Title :
A New Diskless Checkpointing Approach for Multiple Processor Failures
Author :
Chiu, Ge-Ming ; Chiu, Jane-Ferng
Author_Institution :
Dept. of Comput. Sci. & Inf. Eng., Nat. Taiwan Univ. of Sci. & Technol., Taipei, Taiwan
Abstract :
Diskless checkpointing is an important technique for performing fault tolerance in distributed or parallel computing systems. This study proposes a new approach to enhance neighbor-based diskless checkpointing to tolerate multiple failures using simple checkpointing and failure recovery operations, without relying on dedicated checkpoint processors. In this scheme, each processor saves its checkpoints in a set of peer processors, called checkpoint storage nodes. In return, each processor uses simple XOR operations to store a collection of checkpoints for the processors for which it is a checkpoint storage node.
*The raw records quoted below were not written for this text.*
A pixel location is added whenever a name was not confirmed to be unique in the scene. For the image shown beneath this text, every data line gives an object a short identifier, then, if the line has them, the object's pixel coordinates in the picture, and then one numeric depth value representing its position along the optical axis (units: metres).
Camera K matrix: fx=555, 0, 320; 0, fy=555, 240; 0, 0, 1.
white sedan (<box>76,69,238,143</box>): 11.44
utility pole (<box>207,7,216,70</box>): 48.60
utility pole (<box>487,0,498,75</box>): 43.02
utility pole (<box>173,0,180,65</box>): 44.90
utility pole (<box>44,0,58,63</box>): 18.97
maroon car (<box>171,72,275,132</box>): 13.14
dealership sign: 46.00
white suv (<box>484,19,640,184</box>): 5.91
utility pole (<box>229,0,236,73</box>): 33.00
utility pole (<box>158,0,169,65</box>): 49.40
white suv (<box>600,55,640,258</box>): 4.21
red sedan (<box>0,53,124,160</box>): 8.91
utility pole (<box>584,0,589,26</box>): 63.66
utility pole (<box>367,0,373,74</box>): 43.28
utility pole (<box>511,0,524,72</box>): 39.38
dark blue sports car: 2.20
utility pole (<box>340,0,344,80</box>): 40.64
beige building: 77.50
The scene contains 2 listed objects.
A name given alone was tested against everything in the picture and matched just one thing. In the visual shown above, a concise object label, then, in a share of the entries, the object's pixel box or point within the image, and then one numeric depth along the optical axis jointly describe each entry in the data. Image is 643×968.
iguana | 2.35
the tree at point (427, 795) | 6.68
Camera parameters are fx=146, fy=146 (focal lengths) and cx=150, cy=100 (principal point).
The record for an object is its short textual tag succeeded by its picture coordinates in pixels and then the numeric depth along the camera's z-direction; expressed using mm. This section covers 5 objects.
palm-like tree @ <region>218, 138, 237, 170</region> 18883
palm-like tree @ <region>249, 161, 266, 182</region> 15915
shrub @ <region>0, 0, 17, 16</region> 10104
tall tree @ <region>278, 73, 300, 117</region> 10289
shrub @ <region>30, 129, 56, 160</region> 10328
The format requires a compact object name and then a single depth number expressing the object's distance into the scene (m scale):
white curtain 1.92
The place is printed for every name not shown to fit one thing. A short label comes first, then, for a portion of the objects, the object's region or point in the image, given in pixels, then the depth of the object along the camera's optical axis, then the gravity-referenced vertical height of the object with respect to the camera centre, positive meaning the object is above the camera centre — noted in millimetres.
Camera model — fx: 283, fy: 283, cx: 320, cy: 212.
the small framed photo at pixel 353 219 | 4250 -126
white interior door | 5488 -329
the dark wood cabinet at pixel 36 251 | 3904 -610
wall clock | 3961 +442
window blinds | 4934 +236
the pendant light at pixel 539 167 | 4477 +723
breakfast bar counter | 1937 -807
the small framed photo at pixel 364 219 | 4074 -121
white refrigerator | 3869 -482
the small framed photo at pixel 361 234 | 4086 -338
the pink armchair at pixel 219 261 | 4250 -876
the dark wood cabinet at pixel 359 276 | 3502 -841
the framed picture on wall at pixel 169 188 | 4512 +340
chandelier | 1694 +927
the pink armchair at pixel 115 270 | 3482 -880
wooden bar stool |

This study defines the concept of safe recovery criterion, which specifies the requirement for ensuring that any failed processor can be recovered in a single step using the checkpoint data stored at one of the surviving processors, as long as no more than a given number of failures occur. This study further identifies the necessary and sufficient conditions for satisfying the safe recovery criterion and presents a method for designing checkpoint storage node sets that meet these requirements. The proposed scheme allows failure recovery to be performed in a distributed manner using XOR operations.
Keywords :
distributed processing; fault tolerant computing; program processors; storage management; XOR operations; checkpoint storage nodes; diskless checkpointing approach; distributed computing systems; failure recovery operations; fault tolerance; multiple processor failures; parallel computing systems; Arrays; Checkpointing; Encoding; Mobile computing; Parallel processing; Peer to peer computing; Reed-Solomon codes; Diskless checkpointing; XOR.; multiple failures; rollback recovery;
Journal_Title :
Dependable and Secure Computing, IEEE Transactions on
DOI :
10.1109/TDSC.2010.76